━━━━━ Given data ━━━━━

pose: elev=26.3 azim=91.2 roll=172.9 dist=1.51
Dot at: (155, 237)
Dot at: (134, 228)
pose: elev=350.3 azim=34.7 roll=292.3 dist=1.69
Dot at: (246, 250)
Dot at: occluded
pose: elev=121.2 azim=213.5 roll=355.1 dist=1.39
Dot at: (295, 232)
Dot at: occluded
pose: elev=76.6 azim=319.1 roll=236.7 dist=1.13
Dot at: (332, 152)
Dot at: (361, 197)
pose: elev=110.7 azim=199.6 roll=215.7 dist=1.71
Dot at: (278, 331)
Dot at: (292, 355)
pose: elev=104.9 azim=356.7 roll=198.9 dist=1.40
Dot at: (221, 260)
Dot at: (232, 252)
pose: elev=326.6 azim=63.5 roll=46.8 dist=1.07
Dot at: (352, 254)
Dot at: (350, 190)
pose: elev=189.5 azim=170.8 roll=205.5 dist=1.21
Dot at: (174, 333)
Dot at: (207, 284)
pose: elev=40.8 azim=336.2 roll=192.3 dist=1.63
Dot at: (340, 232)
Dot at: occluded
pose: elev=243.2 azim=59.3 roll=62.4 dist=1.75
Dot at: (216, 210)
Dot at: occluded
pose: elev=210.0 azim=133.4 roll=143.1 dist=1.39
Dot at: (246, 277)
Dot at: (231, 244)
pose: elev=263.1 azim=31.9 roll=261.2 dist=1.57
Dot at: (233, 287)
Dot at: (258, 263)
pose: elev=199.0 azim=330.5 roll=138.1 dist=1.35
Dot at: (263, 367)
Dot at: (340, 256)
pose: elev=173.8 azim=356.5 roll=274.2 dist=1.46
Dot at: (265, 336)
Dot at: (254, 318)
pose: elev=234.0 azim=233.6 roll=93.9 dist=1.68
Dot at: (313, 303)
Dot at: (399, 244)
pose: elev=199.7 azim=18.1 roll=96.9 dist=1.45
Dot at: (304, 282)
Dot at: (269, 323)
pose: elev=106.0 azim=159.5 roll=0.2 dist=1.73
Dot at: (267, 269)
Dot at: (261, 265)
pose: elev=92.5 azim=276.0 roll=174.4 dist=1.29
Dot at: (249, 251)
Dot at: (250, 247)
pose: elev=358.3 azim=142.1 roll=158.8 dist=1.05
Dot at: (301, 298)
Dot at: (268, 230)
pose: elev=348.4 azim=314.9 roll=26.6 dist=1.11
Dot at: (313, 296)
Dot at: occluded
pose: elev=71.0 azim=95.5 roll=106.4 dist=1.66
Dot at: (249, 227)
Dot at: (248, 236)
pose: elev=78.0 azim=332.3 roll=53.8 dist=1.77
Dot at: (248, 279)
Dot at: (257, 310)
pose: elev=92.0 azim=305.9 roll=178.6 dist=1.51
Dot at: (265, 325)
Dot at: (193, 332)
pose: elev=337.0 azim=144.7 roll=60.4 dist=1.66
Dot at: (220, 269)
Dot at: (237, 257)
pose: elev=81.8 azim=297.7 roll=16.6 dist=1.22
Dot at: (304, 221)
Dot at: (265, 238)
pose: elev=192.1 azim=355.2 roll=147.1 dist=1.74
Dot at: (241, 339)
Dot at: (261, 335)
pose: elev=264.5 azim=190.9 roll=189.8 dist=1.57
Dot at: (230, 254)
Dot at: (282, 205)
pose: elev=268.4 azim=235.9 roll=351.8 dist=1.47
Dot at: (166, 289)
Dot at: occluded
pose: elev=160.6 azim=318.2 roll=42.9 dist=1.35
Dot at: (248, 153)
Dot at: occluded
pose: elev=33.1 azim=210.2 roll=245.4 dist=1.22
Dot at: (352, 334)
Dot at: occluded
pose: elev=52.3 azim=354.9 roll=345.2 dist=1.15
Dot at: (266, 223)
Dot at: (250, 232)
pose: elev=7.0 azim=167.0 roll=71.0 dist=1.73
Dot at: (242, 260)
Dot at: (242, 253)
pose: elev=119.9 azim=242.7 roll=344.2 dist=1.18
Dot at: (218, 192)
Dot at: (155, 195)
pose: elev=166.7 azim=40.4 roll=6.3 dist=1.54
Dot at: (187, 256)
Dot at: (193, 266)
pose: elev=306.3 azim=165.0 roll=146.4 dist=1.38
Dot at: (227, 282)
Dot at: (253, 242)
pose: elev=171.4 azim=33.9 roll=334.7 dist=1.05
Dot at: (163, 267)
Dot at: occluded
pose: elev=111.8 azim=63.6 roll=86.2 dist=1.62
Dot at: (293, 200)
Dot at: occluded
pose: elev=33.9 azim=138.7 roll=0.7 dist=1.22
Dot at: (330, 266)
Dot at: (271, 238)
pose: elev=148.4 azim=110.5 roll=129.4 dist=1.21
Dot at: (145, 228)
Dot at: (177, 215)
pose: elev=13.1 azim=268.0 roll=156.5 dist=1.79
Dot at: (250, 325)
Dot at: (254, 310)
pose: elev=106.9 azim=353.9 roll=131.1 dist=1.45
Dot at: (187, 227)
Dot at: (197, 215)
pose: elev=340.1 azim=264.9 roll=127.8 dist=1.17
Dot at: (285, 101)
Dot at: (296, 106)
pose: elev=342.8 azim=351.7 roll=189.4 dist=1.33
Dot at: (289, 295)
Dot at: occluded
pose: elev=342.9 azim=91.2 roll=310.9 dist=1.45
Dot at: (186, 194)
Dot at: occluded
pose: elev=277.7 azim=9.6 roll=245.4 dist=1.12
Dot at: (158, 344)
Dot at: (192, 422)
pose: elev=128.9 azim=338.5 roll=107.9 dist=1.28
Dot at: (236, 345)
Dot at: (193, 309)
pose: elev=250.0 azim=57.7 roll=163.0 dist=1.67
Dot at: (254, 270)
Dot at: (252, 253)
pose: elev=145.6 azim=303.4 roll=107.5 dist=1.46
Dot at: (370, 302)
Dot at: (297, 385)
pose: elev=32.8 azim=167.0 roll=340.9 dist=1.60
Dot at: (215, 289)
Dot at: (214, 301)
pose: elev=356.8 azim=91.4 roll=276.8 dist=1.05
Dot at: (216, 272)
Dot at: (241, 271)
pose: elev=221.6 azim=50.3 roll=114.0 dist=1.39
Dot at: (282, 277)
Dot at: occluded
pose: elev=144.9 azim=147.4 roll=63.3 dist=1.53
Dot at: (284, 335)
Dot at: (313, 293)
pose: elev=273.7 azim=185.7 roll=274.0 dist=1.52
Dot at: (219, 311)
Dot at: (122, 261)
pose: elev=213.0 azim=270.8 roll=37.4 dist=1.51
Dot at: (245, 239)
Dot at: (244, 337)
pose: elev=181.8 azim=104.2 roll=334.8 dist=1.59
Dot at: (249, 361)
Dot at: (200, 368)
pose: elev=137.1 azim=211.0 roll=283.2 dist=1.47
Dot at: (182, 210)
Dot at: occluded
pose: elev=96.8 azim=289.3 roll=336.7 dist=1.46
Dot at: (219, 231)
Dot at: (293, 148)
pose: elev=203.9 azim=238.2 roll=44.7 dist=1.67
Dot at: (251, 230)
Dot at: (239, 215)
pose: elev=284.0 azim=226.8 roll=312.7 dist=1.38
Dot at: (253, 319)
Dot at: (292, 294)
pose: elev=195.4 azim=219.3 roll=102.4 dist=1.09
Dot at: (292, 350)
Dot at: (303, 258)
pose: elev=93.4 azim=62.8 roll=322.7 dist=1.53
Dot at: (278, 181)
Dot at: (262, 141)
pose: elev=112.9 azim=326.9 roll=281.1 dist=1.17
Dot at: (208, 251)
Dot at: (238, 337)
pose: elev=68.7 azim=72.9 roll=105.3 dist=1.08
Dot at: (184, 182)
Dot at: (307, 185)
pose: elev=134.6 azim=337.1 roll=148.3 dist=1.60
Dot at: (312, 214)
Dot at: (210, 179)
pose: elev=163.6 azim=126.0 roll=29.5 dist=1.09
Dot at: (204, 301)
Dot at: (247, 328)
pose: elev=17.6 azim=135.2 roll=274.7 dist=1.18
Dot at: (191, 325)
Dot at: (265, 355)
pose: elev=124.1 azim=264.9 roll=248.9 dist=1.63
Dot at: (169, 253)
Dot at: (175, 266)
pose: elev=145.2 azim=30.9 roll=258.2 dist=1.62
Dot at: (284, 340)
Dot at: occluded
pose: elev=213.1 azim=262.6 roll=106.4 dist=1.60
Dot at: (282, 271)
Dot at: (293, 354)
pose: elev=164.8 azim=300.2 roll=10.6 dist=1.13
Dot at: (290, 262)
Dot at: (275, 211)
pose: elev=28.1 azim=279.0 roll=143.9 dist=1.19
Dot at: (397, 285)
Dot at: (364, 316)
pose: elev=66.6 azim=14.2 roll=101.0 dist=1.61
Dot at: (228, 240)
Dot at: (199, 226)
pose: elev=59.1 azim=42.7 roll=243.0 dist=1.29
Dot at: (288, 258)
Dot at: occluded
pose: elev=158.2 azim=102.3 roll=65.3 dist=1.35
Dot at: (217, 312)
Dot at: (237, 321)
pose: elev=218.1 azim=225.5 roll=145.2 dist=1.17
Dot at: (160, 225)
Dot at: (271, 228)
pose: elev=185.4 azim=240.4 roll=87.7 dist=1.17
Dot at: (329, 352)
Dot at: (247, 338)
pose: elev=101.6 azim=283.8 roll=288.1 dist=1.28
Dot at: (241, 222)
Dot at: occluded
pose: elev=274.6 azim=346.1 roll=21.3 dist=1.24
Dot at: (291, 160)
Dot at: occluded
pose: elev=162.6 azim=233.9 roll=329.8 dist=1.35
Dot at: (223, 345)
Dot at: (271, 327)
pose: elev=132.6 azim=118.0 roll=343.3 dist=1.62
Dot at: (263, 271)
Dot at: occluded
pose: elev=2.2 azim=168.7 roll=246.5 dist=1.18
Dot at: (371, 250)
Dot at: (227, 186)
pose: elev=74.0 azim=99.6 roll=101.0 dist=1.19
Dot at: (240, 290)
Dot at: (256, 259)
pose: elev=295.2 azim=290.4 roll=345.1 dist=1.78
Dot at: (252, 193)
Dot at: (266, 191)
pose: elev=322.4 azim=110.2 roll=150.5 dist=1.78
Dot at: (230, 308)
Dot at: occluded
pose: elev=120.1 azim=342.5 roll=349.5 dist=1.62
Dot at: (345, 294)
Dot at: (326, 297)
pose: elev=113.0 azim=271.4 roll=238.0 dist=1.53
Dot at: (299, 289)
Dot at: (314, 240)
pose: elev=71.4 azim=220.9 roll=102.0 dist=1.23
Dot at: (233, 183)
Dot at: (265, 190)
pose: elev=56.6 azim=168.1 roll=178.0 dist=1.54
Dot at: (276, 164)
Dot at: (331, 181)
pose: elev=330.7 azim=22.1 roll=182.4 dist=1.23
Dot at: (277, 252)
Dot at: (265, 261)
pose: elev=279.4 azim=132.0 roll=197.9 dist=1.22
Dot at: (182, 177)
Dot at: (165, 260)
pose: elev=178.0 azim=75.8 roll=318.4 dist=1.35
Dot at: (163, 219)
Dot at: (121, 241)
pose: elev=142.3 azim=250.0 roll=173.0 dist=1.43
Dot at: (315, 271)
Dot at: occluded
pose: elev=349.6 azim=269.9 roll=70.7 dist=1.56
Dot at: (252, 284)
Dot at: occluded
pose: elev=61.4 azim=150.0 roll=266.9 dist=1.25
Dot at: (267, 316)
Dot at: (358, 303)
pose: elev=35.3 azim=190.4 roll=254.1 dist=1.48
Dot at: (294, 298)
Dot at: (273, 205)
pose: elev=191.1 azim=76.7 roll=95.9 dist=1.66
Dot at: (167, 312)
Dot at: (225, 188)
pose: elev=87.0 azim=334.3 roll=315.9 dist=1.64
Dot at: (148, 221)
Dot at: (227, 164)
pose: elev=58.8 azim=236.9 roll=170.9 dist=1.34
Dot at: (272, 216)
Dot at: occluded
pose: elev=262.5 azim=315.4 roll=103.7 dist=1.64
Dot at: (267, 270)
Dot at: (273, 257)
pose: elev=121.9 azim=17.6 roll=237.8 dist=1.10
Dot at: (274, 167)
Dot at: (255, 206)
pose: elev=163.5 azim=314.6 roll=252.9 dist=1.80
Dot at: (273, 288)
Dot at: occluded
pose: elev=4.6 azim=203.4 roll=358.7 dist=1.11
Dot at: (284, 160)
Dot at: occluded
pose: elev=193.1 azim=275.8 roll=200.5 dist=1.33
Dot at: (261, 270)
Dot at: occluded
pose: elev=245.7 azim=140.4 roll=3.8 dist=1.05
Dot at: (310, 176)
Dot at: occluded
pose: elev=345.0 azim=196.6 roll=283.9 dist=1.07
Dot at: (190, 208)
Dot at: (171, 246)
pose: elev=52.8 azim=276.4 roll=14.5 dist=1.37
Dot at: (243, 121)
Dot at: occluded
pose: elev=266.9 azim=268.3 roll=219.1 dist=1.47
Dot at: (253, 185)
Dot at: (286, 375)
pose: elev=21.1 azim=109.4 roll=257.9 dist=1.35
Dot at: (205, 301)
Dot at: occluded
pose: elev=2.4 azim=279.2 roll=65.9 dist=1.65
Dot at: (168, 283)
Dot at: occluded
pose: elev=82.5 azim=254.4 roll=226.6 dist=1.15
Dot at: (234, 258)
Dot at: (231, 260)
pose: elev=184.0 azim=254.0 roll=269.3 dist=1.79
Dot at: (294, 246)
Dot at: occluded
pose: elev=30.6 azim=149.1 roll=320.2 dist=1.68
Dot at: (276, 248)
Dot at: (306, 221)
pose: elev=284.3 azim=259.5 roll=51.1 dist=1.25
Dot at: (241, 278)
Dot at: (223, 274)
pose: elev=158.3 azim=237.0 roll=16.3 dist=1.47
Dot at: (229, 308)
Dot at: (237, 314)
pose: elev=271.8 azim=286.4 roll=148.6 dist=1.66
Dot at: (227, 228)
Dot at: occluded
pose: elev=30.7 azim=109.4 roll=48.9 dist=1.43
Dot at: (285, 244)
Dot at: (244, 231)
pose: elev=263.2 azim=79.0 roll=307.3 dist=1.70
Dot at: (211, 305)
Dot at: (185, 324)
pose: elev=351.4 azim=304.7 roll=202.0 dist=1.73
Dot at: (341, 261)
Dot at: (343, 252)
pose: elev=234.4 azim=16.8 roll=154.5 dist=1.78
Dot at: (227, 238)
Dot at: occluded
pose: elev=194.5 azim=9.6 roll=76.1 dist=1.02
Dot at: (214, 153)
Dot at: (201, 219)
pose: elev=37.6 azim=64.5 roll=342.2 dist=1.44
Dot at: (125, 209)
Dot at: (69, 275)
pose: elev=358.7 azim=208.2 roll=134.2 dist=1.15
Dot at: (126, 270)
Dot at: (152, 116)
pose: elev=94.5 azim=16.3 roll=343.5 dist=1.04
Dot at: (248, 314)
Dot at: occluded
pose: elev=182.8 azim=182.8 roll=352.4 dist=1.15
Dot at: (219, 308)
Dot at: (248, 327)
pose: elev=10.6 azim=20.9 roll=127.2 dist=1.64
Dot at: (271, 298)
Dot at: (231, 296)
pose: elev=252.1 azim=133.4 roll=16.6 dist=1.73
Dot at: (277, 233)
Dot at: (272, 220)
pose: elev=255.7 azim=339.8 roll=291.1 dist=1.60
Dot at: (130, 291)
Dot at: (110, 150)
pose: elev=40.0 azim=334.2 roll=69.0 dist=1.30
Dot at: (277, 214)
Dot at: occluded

━━━━━

Written exercise:
Format the lines of the records above as a numbered list, omitting blank lines, starting at the line that contains "pose: elev=104.9 azim=356.7" and ending at the line that contains "Dot at: (254, 318)", both included.

The response:
1. pose: elev=104.9 azim=356.7 roll=198.9 dist=1.40
2. Dot at: (221, 260)
3. Dot at: (232, 252)
4. pose: elev=326.6 azim=63.5 roll=46.8 dist=1.07
5. Dot at: (352, 254)
6. Dot at: (350, 190)
7. pose: elev=189.5 azim=170.8 roll=205.5 dist=1.21
8. Dot at: (174, 333)
9. Dot at: (207, 284)
10. pose: elev=40.8 azim=336.2 roll=192.3 dist=1.63
11. Dot at: (340, 232)
12. Dot at: occluded
13. pose: elev=243.2 azim=59.3 roll=62.4 dist=1.75
14. Dot at: (216, 210)
15. Dot at: occluded
16. pose: elev=210.0 azim=133.4 roll=143.1 dist=1.39
17. Dot at: (246, 277)
18. Dot at: (231, 244)
19. pose: elev=263.1 azim=31.9 roll=261.2 dist=1.57
20. Dot at: (233, 287)
21. Dot at: (258, 263)
22. pose: elev=199.0 azim=330.5 roll=138.1 dist=1.35
23. Dot at: (263, 367)
24. Dot at: (340, 256)
25. pose: elev=173.8 azim=356.5 roll=274.2 dist=1.46
26. Dot at: (265, 336)
27. Dot at: (254, 318)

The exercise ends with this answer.